Vikings

Is the Soldier Field Curse Just A Self-Fulfilling Prophesy At This Point?

Photo Credit: Jon Durr (USA TODAY Sports)

The Minnesota Vikings’ win over the Chicago Bears on Monday night brought out all of the adjectives — and they weren’t the kind used in a love letter. Monday’s effort was ugly, disgusting, and revolting rolled up into a giant flannel blanket. It was the type of game you wouldn’t touch with a 39½” pole. You needed a healthy dose of Clorox to cleanse your eyes afterward.

But after the yelling, screaming, and burning subsided, Vikings fans had to be asking a simple question: Why do the Vikings play so poorly at Soldier Field?

With Monday’s win, the Vikings improved to 6-15 in Chicago since 2000. But it hasn’t been just that they lose in Chicago. It’s how they’ve lost in Chicago.

In 2004, Soldier Field was where Chad Hutchinson had the best game of his career. Twelve years later, it was the scene where Mike Zimmer was stabbed in the eye with his own play sheet. Sam Bradford limped into obscurity the following year, and Case Keenum catapulted into Vikings lore.

Soldier Field is not just home to the Monsters of the Midway; it’s the gateway to the fourth dimension of hell. Things that don’t happen in a normal game always seem to happen when they play the Bears.
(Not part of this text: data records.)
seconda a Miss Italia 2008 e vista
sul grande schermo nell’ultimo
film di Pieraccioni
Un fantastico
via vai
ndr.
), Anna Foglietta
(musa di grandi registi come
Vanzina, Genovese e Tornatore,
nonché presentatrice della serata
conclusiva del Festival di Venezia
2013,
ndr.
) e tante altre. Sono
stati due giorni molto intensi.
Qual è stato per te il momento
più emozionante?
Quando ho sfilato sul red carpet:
If that’s on the minds of Vikings fans, where does it lie in the minds of players?

This current group of Vikings never was shredded by Jay Cutler, but they still have the scars of some inexplicable losses in Chicago. It was set up to be a strange night when Chicago announced they were placing several players on the COVID list, including five players from the secondary.
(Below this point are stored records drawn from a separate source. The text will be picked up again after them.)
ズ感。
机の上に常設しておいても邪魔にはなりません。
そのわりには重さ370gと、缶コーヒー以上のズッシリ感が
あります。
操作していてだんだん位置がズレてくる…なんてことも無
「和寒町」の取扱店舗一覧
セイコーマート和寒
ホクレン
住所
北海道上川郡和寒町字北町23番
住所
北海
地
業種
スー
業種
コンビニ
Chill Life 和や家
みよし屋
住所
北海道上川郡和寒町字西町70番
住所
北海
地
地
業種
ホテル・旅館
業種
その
Rational coaching would look at the Bears’ secondary and have their quarterback light it up like Noel candles. But that rationale doesn’t exist when the Vikings come to town.
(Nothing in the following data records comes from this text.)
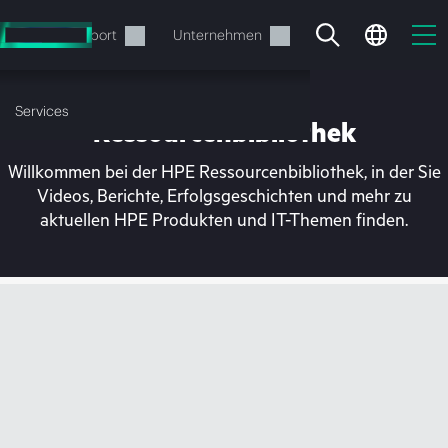
Zum
Hauptinhalt
rvices
Support
Unternehmen
wechseln
Services
Ressourcenbibliothek
Willkommen bei der HPE Ressourcenbibliothek, in der Sie
Videos, Berichte, Erfolgsgeschichten und mehr zu
aktuellen HPE Produkten und IT-Themen finden.
Ihr Warenkorb ist aktuell
leer
Besuchen Sie den HPE Store zum Stöbern,
Konfigurieren und Bestellen.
Cousins put forth a vintage primetime performance, throwing for a career-low 87 yards. He was without Adam Thielen, but he also made some decisions on par with blunders of recent trips to Chicago.

The most questionable blunder was an interception thrown late in the second quarter. When Justin Jefferson was dragged down by a defender, Cousins had the right idea to throw the ball up to see if the refs would throw a flag. But that only happens if Cousins throws the ball in the vicinity of the receiver.

Instead, like Ron Burgandy reading the teleprompter, Cousins threw it where Jefferson was supposed to be. He threw a looping “500” ball into the night, and the pass was intercepted by Deon Bush, and the Bears had prime field position.

Things got weirder as the night continued. While Matt Nagy continued to do his Tony LaRussa impersonation and berate the refs, the Vikings were doing their best to keep him from getting fired in the middle of the third quarter.

The Vikings had put themselves in a position to make it a three-score game after recovering a muffed punt in Chicago territory. With the ball on the 34-yard line, the Vikings called two Dalvin Cook runs, and a pair of short passes from Cousins that put sent them back to the 38-yard line.

At this point, Zimmer’s brain went into overdrive, trying to decide what to do on fourth down. After 10 men ran onto the field, the Vikings burned a timeout before ultimately deciding to punt. The decision gave the Bears new life and almost made it a one-score game if Darnell Mooney could have gotten his knee down in the corner of the end zone.

The weirdness continued when the Vikings completely went into Ultimate Mike Zimmer Football mode. Zimmer went to his desire to run the ball to escape Chicago with a victory.

Perhaps this would have worked against most teams, but not when Akiem Hicks annihilates your offensive line. With Mason Cole showing the same shock as Lloyd Christmas finding Sea Bass in a gas station bathroom stall, running the ball up the middle was probably the worst way to attack.

This is especially true when five members of the opposing secondary were working at a Wal-Mart at this time last week.

In the end, this game had everything you’ve grown to know and love from the 2021 Vikings. But it was on another level with the cosmic power of Soldier Field.

The Vikings would have marched into Chicago and rag-dolled the Bears in a normal universe. Instead, it was another chapter of a curse that had gotten inside of their heads.